[ad_1]
Euler angles represent a 3D rotation and are used in mathematics, engineering, and physics. A standard set of terms can help identify and plot angles. A coordinate system is needed to measure Euler angles, and a drawing can help clarify them. An algebraic matrix is often used to keep track of Euler angles.
An Euler angle is a term that represents a three-dimensional rotation and the three separate angles that make up the rotation. Euler angles can be applied to different aspects of mathematics, engineering and physics. They are used in the construction of devices such as airplanes and telescopes. Because of the mathematics involved, Euler angles are often represented algebraically.
Dealing with Euler angle terminology can be tricky due to widespread inconsistency in the field. One way to identify and plot angles is to use a standard set of terms for them. Traditionally, the Euler angle applied first is called the bow. The angle applied second is the trim, while the third and last angle applied is referred to as the bank.

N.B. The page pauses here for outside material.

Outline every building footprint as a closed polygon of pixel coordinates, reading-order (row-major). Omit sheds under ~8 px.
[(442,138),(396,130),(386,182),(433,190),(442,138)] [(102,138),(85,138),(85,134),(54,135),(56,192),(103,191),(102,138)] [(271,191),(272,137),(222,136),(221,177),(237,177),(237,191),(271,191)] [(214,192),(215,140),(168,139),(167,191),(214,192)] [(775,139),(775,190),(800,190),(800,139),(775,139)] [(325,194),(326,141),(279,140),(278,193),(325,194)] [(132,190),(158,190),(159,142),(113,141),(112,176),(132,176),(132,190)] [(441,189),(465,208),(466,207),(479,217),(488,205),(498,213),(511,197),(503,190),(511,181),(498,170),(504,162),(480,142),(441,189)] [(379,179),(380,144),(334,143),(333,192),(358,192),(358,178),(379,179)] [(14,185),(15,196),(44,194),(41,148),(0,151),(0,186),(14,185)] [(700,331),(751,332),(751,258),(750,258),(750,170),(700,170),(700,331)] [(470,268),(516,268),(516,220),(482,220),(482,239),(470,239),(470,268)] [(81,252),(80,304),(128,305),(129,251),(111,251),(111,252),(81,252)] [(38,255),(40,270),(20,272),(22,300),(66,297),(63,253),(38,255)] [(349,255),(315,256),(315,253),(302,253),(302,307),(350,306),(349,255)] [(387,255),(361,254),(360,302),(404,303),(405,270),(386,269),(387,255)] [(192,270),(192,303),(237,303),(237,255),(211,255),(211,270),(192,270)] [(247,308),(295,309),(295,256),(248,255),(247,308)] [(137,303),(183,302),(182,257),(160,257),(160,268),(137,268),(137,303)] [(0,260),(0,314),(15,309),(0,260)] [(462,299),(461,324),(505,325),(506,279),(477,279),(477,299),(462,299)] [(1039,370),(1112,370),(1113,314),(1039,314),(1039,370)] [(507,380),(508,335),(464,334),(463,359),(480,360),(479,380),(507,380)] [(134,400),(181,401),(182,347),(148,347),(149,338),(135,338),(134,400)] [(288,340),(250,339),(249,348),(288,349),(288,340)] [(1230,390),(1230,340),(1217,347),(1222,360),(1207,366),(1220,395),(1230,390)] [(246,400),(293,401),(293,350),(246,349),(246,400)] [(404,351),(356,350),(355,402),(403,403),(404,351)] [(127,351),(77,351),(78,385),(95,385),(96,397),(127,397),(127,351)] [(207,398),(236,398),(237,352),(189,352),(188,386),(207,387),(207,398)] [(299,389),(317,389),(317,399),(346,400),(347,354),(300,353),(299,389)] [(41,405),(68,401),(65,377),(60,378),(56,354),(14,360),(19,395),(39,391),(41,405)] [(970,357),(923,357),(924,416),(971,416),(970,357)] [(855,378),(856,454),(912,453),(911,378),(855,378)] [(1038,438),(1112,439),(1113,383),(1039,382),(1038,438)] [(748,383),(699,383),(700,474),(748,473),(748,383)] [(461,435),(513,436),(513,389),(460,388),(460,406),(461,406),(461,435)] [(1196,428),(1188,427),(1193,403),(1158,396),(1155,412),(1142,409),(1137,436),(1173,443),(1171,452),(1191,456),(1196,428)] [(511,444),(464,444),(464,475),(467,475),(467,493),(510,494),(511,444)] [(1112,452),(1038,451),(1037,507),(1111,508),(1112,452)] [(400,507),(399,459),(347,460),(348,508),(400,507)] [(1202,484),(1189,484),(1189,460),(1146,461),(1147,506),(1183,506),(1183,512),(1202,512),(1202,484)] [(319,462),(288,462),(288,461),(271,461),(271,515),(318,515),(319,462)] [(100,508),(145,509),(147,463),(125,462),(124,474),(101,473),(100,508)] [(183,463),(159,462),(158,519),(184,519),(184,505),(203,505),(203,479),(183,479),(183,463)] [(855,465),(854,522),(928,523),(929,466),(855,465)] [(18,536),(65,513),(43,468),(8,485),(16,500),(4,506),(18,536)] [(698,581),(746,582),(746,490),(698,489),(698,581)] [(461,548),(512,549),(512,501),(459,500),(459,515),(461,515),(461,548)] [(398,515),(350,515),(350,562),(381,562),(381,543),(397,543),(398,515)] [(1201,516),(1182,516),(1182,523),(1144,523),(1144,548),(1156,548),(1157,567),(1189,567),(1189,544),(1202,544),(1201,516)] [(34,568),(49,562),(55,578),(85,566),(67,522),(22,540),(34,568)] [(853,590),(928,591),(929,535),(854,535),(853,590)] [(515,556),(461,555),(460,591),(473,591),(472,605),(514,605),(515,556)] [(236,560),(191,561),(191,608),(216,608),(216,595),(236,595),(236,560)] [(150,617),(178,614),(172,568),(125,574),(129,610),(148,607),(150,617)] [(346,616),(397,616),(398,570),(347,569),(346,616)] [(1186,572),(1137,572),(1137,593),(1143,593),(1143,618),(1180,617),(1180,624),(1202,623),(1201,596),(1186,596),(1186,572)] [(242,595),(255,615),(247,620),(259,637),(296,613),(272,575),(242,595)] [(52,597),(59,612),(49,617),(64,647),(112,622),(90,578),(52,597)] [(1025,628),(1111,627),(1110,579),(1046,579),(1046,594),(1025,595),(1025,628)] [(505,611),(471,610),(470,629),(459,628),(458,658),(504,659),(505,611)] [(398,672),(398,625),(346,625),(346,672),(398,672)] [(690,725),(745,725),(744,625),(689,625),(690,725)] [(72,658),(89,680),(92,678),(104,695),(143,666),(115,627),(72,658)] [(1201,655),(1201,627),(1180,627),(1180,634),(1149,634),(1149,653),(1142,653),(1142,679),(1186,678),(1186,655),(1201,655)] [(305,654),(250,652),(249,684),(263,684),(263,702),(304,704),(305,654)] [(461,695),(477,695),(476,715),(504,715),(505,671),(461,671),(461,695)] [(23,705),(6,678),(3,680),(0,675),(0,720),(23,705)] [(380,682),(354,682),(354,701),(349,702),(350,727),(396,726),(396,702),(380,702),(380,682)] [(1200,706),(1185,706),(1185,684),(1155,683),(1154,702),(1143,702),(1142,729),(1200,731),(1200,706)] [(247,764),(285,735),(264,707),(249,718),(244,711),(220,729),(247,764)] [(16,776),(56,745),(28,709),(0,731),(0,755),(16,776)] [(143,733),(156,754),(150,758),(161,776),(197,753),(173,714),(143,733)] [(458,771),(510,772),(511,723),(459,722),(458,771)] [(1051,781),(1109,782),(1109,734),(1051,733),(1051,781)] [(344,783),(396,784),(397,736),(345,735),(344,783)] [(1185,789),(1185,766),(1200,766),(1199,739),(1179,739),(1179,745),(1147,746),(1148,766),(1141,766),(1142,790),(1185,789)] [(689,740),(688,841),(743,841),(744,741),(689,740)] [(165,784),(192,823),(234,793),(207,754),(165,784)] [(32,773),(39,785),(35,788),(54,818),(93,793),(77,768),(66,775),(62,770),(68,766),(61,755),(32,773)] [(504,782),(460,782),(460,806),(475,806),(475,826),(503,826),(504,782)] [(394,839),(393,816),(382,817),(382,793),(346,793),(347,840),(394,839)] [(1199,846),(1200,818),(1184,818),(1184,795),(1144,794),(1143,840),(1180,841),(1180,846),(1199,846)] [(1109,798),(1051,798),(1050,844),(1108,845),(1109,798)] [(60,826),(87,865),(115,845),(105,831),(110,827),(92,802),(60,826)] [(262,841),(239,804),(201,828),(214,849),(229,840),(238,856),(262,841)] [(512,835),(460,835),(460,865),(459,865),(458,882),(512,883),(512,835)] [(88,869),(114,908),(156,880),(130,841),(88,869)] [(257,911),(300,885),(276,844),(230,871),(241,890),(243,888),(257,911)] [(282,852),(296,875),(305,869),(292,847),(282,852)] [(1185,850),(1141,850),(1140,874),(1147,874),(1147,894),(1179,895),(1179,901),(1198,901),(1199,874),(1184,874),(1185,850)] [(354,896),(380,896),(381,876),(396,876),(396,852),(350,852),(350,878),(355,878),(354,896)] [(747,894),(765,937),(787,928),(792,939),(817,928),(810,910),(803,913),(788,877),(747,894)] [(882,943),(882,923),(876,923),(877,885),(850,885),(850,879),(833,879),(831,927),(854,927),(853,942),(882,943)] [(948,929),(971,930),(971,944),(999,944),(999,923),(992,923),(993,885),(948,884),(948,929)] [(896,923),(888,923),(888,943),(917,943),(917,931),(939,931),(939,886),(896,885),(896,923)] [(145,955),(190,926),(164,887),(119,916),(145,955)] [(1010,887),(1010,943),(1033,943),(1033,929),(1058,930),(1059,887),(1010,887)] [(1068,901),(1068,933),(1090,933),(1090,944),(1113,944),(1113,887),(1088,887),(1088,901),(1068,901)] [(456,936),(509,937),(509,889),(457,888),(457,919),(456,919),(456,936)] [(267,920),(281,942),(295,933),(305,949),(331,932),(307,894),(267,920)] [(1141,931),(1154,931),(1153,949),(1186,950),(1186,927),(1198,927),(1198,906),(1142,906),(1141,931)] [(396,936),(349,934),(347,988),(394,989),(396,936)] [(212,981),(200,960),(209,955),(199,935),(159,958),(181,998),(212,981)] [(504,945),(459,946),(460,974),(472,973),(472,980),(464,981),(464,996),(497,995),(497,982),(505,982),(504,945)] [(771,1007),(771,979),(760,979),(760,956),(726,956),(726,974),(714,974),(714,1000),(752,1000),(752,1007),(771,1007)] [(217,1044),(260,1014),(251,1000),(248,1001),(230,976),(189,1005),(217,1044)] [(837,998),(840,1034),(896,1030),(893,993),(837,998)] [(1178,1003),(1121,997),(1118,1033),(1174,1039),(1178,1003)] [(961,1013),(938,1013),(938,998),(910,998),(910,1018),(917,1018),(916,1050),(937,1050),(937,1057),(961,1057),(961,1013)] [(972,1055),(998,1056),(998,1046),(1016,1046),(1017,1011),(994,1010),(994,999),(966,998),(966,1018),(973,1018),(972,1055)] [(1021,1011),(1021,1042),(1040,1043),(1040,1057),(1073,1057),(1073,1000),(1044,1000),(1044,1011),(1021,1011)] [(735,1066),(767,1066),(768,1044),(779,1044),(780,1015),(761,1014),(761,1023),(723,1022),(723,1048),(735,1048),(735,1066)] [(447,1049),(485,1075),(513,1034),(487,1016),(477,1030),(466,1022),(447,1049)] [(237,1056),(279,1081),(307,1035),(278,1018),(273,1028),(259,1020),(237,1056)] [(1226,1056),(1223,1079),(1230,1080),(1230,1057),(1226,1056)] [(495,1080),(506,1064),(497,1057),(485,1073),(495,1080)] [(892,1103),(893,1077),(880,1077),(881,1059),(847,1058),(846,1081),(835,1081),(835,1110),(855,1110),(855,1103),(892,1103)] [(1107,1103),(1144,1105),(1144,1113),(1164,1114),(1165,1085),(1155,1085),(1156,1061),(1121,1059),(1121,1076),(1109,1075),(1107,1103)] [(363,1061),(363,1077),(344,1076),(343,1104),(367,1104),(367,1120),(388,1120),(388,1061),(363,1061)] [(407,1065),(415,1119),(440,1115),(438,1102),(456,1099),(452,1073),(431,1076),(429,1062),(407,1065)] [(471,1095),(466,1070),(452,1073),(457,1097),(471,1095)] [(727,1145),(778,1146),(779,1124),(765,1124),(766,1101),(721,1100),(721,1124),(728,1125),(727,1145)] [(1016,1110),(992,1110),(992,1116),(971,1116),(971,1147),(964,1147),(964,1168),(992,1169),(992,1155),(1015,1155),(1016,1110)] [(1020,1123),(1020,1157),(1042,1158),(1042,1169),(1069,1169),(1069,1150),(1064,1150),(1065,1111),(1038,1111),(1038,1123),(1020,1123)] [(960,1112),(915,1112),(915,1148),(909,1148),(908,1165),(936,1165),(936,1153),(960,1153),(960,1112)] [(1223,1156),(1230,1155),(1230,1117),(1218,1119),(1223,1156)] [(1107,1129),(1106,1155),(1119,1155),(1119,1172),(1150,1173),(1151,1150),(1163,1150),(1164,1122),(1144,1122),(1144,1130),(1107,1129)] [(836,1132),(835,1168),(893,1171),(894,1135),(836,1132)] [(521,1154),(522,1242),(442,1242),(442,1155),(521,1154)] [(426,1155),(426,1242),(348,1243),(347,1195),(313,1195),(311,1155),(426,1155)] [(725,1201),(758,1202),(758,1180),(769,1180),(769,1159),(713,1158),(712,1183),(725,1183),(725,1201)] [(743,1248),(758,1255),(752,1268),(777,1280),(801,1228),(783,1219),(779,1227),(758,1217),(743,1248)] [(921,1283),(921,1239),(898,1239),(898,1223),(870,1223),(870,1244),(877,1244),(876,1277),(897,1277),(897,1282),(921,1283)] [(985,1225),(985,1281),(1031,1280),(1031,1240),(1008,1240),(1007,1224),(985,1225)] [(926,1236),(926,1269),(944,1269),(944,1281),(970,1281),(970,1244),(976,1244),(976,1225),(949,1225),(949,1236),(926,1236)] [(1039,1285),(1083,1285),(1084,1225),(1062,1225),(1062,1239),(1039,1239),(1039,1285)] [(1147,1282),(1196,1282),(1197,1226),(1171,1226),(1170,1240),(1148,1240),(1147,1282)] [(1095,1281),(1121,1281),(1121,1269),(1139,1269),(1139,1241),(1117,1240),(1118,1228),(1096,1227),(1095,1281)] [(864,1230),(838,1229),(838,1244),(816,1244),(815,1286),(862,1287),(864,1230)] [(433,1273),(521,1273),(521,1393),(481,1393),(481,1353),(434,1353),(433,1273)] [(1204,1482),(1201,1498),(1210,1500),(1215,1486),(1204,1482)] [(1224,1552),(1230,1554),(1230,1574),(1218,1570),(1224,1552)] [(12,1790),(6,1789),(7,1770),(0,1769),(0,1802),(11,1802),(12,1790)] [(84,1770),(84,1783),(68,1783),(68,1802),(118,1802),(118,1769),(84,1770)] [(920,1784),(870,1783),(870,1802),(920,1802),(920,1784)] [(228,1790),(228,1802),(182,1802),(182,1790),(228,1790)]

To measure the object you also need a coordinate system for Euler angle coordinates and rotations. First, it’s important to establish the order in which the corners are combined. The order of 3-d rotations often uses an xyz representation, with each letter representing a plane. This allows for 12 different angle sequences.

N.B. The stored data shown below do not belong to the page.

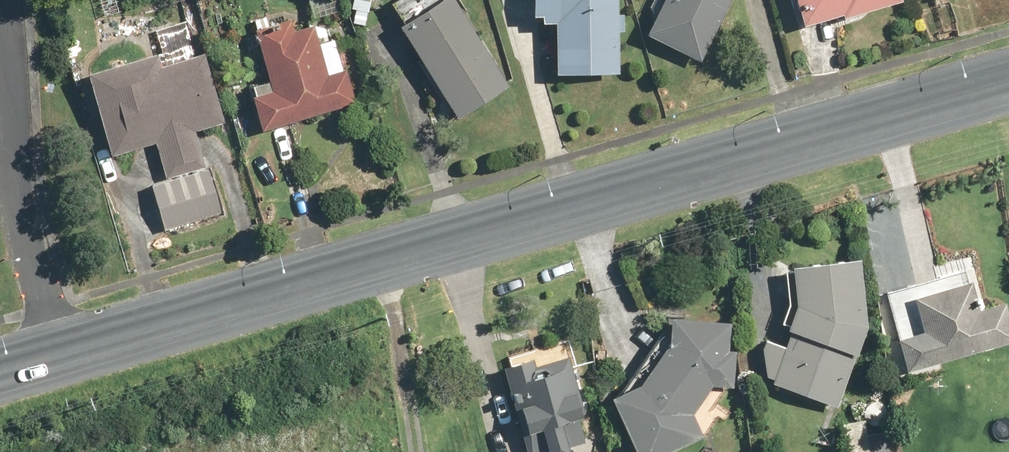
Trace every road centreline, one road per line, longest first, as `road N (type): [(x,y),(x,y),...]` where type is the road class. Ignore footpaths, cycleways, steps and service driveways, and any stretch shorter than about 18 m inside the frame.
road 1 (tertiary): [(56,354),(1008,83)]
road 2 (residential): [(0,28),(26,246),(56,354)]

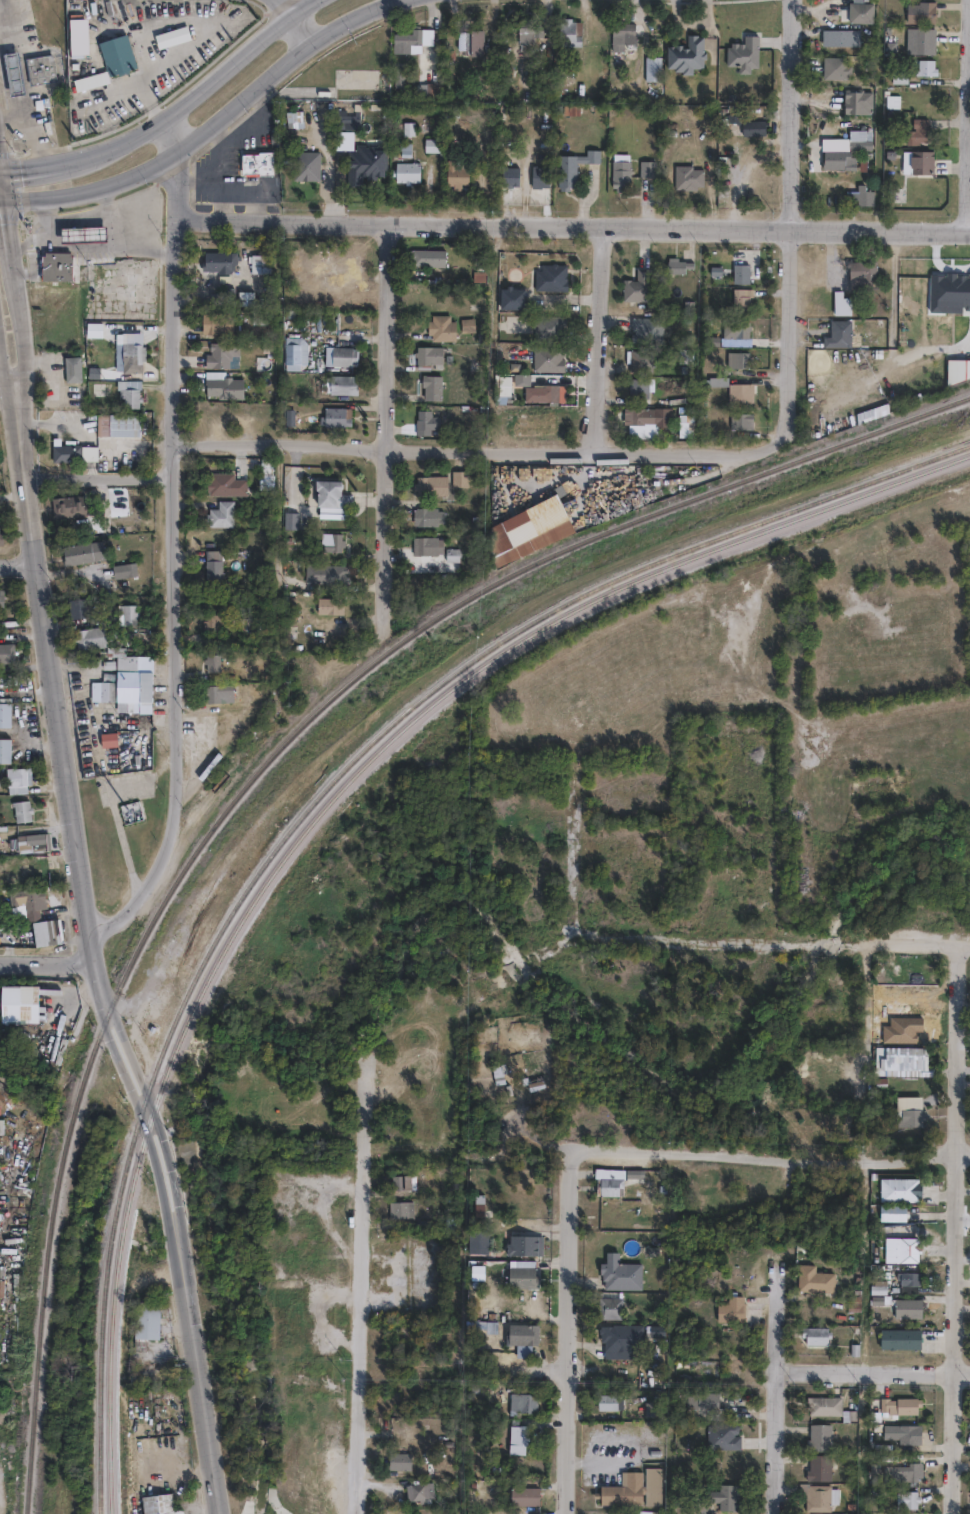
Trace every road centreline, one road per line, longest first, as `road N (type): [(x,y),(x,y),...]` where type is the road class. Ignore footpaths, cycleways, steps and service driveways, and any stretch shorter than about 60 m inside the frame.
road 1 (secondary): [(223,1513),(163,1168),(89,961),(10,370)]
road 2 (residential): [(180,220),(969,232)]
road 3 (residential): [(177,832),(176,152)]
road 4 (residential): [(178,442),(714,452),(760,445),(782,424)]
road 5 (residential): [(954,1513),(962,944)]
road 6 (secondary): [(6,199),(87,192),(167,157),(314,43),(394,0)]
road 7 (residential): [(782,424),(790,401),(795,0)]
road 8 (residential): [(386,625),(392,223)]
road 9 (residential): [(572,938),(969,944)]
road 10 (residential): [(586,1160),(619,1151),(797,1163),(969,1153)]
road 11 (secondary): [(317,0),(136,139),(68,162),(0,167)]
road 12 (residential): [(358,1513),(367,1154)]
road 13 (residential): [(570,1513),(573,1192),(586,1160)]
road 14 (residential): [(777,1513),(780,1267)]
road 15 (residential): [(596,451),(603,226)]
road 16 (residential): [(572,938),(582,720)]
road 17 (residential): [(969,492),(766,570)]
road 18 (residential): [(779,1372),(969,1372)]
road 19 (residential): [(89,961),(104,928),(141,895),(177,832)]
road 20 (residential): [(967,232),(969,77)]
road 21 (residential): [(23,480),(177,478)]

Each Euler angle can be measured with respect to the ground or with respect to the object being rotated. Considering this factor, the number of possible sequences doubles to 24. When the project requires a representation in absolute coordinates, it generally makes sense to measure relative to the ground. When the activity requires calculating the dynamics of the object, each Euler angle should be measured in terms of the coordinates of the rotating object.
An Euler angle is usually made clearer by a drawing. This can be an easy way to flesh out corners, but it can get tricky when a second spin is started. Now a second set of three Euler angles has to be measured, and they cannot simply be added to the first set because the order of the rotations is critical. Depending on the axis on which the pivot occurs, a rotation could of course cancel out.

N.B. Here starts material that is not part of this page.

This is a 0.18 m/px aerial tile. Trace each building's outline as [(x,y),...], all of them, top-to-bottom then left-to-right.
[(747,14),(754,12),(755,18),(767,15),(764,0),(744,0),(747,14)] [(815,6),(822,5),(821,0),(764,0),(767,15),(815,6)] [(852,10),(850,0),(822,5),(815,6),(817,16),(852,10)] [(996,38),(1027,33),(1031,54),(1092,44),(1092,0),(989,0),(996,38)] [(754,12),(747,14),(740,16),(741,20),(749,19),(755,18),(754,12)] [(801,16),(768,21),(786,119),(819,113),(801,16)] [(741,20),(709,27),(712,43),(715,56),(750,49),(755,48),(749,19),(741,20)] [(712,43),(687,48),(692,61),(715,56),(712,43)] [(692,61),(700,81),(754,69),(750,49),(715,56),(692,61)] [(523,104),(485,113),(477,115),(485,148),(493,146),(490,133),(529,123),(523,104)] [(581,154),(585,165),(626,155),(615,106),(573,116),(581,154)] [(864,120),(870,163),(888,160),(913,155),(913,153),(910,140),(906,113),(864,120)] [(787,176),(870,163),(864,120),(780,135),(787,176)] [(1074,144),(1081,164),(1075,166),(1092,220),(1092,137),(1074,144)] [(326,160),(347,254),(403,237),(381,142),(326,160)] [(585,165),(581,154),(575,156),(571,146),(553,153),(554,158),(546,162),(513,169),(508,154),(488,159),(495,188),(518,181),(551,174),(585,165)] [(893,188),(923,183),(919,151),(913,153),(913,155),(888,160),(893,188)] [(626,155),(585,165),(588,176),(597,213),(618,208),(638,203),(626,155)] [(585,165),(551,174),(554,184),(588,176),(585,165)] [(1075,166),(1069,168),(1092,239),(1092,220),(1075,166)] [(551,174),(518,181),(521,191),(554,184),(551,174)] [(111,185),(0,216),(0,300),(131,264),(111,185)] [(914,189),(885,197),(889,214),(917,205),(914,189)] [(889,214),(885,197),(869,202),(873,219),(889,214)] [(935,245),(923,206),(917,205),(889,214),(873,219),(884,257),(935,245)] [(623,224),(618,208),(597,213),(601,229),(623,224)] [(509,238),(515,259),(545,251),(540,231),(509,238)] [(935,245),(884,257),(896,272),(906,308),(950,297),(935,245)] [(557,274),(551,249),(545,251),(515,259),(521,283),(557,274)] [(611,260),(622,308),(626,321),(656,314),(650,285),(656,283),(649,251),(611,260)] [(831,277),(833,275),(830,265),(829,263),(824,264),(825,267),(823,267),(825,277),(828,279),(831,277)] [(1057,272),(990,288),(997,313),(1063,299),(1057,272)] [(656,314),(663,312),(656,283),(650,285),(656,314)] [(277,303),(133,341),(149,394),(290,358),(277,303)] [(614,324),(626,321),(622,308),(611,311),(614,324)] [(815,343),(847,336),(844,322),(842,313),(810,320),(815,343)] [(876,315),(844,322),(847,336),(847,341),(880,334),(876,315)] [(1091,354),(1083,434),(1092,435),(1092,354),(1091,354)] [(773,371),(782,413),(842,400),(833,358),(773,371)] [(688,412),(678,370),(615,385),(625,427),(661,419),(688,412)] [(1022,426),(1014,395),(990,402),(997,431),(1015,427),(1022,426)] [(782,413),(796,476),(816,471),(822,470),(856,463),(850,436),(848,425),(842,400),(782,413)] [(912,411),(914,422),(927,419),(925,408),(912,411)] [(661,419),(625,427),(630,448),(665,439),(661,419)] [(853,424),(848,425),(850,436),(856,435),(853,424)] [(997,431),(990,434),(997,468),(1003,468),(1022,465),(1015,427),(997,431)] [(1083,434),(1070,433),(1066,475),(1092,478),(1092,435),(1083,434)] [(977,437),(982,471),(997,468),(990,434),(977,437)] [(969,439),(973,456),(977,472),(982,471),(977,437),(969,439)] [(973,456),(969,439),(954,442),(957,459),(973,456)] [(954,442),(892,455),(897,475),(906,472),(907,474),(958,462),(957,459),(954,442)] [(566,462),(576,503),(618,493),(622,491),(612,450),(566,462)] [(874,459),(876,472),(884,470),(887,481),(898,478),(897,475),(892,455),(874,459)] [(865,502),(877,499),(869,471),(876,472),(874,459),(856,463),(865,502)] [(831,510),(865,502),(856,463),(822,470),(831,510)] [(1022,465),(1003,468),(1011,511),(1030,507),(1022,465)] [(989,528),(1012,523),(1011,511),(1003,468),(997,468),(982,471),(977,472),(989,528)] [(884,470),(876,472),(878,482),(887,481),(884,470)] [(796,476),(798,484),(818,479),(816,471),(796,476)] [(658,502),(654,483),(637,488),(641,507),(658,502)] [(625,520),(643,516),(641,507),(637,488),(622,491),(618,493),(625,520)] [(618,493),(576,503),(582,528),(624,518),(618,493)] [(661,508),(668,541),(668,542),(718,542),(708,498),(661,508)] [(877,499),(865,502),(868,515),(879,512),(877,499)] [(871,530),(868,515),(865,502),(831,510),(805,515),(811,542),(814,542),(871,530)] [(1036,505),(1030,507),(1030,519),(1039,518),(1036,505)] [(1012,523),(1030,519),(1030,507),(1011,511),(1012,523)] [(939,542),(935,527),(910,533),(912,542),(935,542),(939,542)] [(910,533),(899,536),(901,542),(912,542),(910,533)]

To keep each Euler angle and its corresponding rotations straight, an algebraic matrix is often employed. A rotation around an axis is represented by a vector in a positive direction, if the rotation has taken place in a counterclockwise direction. Taking the point where x and y cross on the graph will rotate to another point, representing a new point using sine and cosine.
In a matrix, each Euler angle is given a separate line. According to Euler’s rotation theorem, any rotation can be described in three angles. Therefore, descriptions are often listed in a rotation matrix and can be represented by numbers, such as a, b, and c, to keep them straight.